O motivo que a rede social alegava como válido era o facto de ter tentado perceber se “a inteligência artificial do Facebook interpretava as mensagens corretamente”. No entanto, as grandes companhias internacionais estavam – e continuam – a ser alvo de muitas críticas por invadirem a privacidade de quem recorre aos seus serviços: por exemplo, em abril daquele mesmo ano, a Amazon fora acusada de ter
trabalhadores por todo o globo a ouvir os pedidos que os seus clientes faziam à assistente pessoal Siri com o pretexto de “melhorar o software”.

 

A interferência nas eleições de 2016

“O Facebook só prospera enquanto negócio porque não paramos de fazer aquilo de que ele precisa. Por isso é que os algoritmos estão preparados para que estejamos a interagir mais e mais, achando tudo cada vez mais cativante”, adianta Cecilia Kang, exemplificando que ouvimos histórias de pessoas que falam de determinado tema com um amigo e surgem anúncios relacionados com o mesmo minutos ou horas depois. “Pode ser uma coincidência, mas a verdade é que interagimos de forma a que o Facebook saiba que estamos interessados em x ou y. Não acho que o Facebook nos oiça ou veja, mas tem tantos dados que acaba por saber tudo como se nos ouvisse e visse!”.
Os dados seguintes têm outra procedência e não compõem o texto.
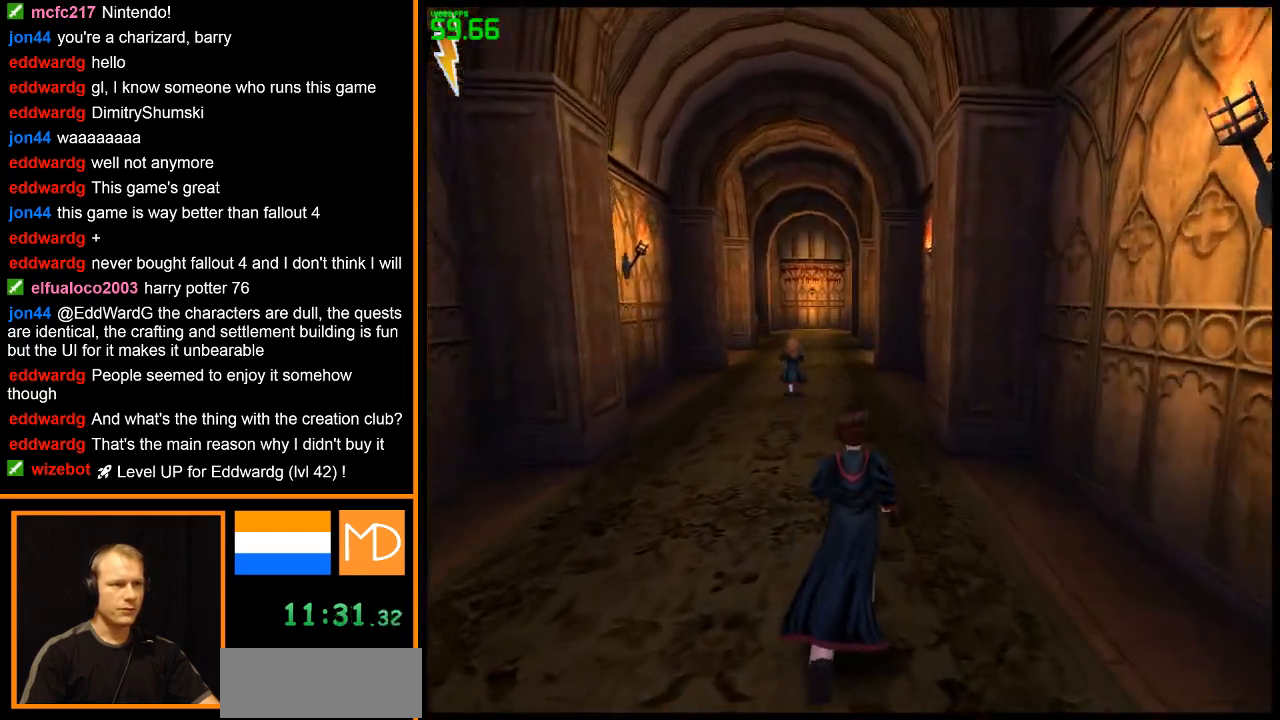
{"keys": ["w"], "mouse": ["right"], "events": []}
“Na União Europeia ainda há alguma legislação, mas nos EUA fazem aquilo que querem! Os algoritmos por detrás destas plataformas são caixas negras: não fazemos ideia daquilo que escondem. Aquilo que temos de entender é que as empresas tentam que voltemos sempre e tenhamos algum tipo de reação forte: podemos ficar felizes, irritados, revoltados, etc., mas reagimos! E, por isso, de certa forma, são ‘máquinas de agitação’ porque mexem muito connosco”, reconhece, apontando que, hoje em dia, os académicos e toda a gente que investiga este fenómeno pedem às empresas que sejam mais transparentes porque sabem que, em vez de regularem o discurso nas plataformas, querem regular o design. “Penso que isso, apesar de ser importante, não é o mais crucial”, realça.

“O algoritmo nem sequer quer saber da reação que temos: é neutro no sentido em que temos é de reagir, isso é que interessa! Quanto mais, melhor!”, observa, recuando até 2015 para elucidar como o panorama tem vindo a modificar-se progressivamente. “Nem todos os engenheiros foram despedidos. Penso que, depois disto, quando Zuckerberg se apercebeu daquilo que acontecia, tentaram mudar e recuaram mas, durante anos, safaram-se! A equipa de segurança apertou as regras e toda a gente está consciente das consequências”.

“Queremos que as pessoas percebam que o ponto onde estamos hoje, relativamente ao Facebook, não é acidental: grande parte das coisas é resultado da criação de um modelo de negócio que se baseia nas interações, raiva, felicidade, o que seja. Tudo o que sejam emoções fortes. Penso que a chave é que temos de entender como o Facebook funciona e faz dinheiro: e escrevemos este livro para revelar ao mundo como funciona a máquina em termos de tecnologia, liderança e de produção de dinheiro!”, declara, assumindo que “há gente que encara isto como uma espécie de história do Frankenstein: como se existisse um monstro que cresceu descontroladamente. De certo modo, a empresa foi desenhada para criar este ‘monstro’. Está a trabalhar, em grande parte das vertentes, da forma que era suposto”.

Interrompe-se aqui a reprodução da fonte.